Data to examine:
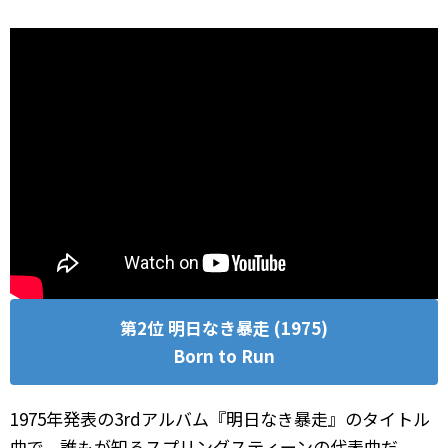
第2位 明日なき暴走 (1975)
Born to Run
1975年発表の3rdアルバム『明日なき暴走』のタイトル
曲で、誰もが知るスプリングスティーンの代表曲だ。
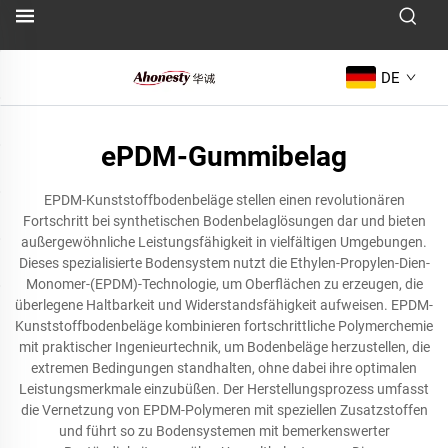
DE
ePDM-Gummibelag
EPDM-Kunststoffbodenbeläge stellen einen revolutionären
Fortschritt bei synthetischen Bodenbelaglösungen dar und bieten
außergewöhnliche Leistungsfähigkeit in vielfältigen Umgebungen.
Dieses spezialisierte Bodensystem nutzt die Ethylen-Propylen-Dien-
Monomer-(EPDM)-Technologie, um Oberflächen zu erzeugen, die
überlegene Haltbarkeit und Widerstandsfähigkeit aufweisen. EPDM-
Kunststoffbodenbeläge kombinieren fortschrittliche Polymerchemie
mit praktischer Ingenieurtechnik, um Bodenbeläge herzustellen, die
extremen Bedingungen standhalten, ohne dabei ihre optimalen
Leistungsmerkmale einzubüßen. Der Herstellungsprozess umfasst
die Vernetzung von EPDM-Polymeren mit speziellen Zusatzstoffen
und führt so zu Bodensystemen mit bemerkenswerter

Exercise:
Give the lines of text read from the entries above as a JSON list of strings, one string per line, with blank lines omitted. Include every entry, but leave the pictures out.

Answer for this exercise:
[
  "第2位 明日なき暴走 (1975)",
  "Born to Run",
  "1975年発表の3rdアルバム『明日なき暴走』のタイトル",
  "曲で、誰もが知るスプリングスティーンの代表曲だ。",
  "DE",
  "ePDM-Gummibelag",
  "EPDM-Kunststoffbodenbeläge stellen einen revolutionären",
  "Fortschritt bei synthetischen Bodenbelaglösungen dar und bieten",
  "außergewöhnliche Leistungsfähigkeit in vielfältigen Umgebungen.",
  "Dieses spezialisierte Bodensystem nutzt die Ethylen-Propylen-Dien-",
  "Monomer-(EPDM)-Technologie, um Oberflächen zu erzeugen, die",
  "überlegene Haltbarkeit und Widerstandsfähigkeit aufweisen. EPDM-",
  "Kunststoffbodenbeläge kombinieren fortschrittliche Polymerchemie",
  "mit praktischer Ingenieurtechnik, um Bodenbeläge herzustellen, die",
  "extremen Bedingungen standhalten, ohne dabei ihre optimalen",
  "Leistungsmerkmale einzubüßen. Der Herstellungsprozess umfasst",
  "die Vernetzung von EPDM-Polymeren mit speziellen Zusatzstoffen",
  "und führt so zu Bodensystemen mit bemerkenswerter"
]